Does content of informed consent forms make surgeons vulnerable to lawsuits?
Does content of informed consent forms make surgeons vulnerable to lawsuits?
Original Article
Perihan Elif Ekmekci, Müberra Devrim Güner, layda Nurelif Toman, Gülce Karaca, Berkem Karakoyunlu, Rabia Çatal, Merve Erdem, Emre Ömeroğlu
Asian Journal of Surgery,19 October 2019
Open Access
Summary
Background
Written informed consent forms (ICFs) are important for ensuring that physicians disclose core information to patients to help them autonomously decide about treatment and for providing substantial evidence for the surgeon in case of a legal dispute. This paper aims to assess the legal and ethical appropriateness and sufficiency of the contents of ICFs designed for several elective surgical procedures currently in use in Turkish hospitals.
Methods
One hundred and twenty-six forms were randomly selected and were analyzed for 22 criteria.
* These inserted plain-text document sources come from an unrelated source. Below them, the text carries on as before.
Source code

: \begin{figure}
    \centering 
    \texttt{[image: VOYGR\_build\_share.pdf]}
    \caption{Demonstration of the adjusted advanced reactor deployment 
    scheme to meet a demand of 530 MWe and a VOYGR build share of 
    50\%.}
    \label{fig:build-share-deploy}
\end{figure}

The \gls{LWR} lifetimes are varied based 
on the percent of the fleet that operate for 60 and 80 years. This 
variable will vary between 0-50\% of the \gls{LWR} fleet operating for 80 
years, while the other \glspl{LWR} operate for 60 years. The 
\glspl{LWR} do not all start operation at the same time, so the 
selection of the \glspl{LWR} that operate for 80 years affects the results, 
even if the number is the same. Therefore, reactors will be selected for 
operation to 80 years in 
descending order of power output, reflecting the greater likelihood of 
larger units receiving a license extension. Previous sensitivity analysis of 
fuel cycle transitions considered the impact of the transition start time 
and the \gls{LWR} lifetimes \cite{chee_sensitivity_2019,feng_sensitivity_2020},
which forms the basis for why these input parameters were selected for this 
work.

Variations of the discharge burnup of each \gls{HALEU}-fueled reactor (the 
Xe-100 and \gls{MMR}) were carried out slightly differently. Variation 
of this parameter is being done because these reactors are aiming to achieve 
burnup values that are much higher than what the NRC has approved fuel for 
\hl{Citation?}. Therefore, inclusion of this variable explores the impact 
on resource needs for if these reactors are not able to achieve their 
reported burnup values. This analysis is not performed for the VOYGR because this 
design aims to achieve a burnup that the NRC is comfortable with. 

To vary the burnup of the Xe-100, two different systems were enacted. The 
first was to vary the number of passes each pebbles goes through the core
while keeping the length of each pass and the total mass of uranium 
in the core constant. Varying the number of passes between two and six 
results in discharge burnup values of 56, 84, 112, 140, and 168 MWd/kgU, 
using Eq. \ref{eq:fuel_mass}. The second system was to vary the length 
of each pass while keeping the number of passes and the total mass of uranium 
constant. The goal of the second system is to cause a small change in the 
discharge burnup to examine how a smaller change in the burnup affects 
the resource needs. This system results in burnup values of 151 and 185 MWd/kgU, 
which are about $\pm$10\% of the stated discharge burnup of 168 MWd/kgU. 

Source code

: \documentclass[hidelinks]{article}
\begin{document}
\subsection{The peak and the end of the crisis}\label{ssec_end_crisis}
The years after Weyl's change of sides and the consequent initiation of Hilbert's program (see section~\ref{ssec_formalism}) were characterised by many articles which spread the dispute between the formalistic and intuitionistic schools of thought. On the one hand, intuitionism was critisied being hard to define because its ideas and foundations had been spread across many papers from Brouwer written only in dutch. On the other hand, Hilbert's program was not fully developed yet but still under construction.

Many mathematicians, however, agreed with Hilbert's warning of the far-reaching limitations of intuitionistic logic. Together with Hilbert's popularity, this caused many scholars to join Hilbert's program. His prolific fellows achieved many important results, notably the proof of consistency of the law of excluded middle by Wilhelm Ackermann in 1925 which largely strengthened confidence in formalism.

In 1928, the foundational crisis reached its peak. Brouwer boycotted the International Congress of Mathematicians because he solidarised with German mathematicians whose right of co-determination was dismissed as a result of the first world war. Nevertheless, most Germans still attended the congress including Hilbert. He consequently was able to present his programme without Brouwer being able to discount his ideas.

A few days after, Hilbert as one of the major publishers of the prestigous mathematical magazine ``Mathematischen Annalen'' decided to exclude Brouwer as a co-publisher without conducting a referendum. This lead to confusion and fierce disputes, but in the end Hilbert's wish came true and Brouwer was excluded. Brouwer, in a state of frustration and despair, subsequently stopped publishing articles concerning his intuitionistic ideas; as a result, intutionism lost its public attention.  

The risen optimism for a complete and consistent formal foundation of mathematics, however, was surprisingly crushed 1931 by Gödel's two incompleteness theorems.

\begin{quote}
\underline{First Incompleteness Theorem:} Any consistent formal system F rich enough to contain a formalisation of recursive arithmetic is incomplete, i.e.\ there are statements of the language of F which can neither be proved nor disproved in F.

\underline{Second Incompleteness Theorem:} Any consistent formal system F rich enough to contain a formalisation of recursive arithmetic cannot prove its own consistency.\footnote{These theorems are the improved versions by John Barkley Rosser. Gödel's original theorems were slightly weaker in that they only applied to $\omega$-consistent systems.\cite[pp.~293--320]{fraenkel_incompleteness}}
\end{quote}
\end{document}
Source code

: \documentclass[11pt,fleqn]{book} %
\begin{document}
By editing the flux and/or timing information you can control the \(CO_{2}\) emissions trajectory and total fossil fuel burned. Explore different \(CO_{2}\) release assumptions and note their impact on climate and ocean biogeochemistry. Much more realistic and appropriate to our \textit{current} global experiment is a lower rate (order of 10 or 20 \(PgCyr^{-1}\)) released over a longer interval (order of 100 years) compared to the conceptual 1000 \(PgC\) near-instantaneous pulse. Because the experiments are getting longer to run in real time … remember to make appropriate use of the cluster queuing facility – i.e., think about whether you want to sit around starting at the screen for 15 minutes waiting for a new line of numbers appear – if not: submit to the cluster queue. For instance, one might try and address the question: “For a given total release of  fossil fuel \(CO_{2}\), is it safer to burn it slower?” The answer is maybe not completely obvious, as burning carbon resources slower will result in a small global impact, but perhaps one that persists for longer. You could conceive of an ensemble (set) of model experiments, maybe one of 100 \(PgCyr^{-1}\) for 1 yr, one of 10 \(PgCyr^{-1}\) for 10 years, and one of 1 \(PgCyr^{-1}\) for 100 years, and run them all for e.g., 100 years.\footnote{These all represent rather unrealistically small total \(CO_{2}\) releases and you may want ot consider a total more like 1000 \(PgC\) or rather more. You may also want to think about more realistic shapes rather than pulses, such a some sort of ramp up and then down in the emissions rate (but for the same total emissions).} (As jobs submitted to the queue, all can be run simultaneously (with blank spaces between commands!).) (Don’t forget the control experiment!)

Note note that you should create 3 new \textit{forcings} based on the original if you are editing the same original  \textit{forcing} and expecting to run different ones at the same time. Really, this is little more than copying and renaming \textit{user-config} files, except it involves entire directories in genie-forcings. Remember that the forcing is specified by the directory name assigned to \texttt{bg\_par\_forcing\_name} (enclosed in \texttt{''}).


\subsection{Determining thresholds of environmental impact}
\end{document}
The results were compared using the Fisher’ exact test, and 95% confidence intervals were calculated.
Results
More than 80% of ICFs contained information about the risks of the proposed treatment, the diagnosis of the patient, and the patient’s voluntariness/willingness, as well as a designated space for the signatures of the patient and the physician and a description of the proposed treatment. Some ICFs were designed for obtaining blanket consent for using patients’ specimens.
Conclusions
The ICFs for general elective surgery contain many deficiencies regarding disclosure of information, and there is significant variation among primary healthcare providers. Unrealistic expectations regarding the surgery or the post-operative recovery period due to insufficient information disclosure may lead patients, who experience post-surgical inconveniences, to file lawsuits against their surgeons. Although all ICFs, regardless of their institution, are generally insufficient for defending hospital administrations or surgeons during a lawsuit, ICFs of private hospitals might be considered better equipped for the situation than those of state or university hospitals. However, further research is needed to show if private hospitals have lower lawsuit rates or better lawsuit outcomes than state or university hospitals in Turkey.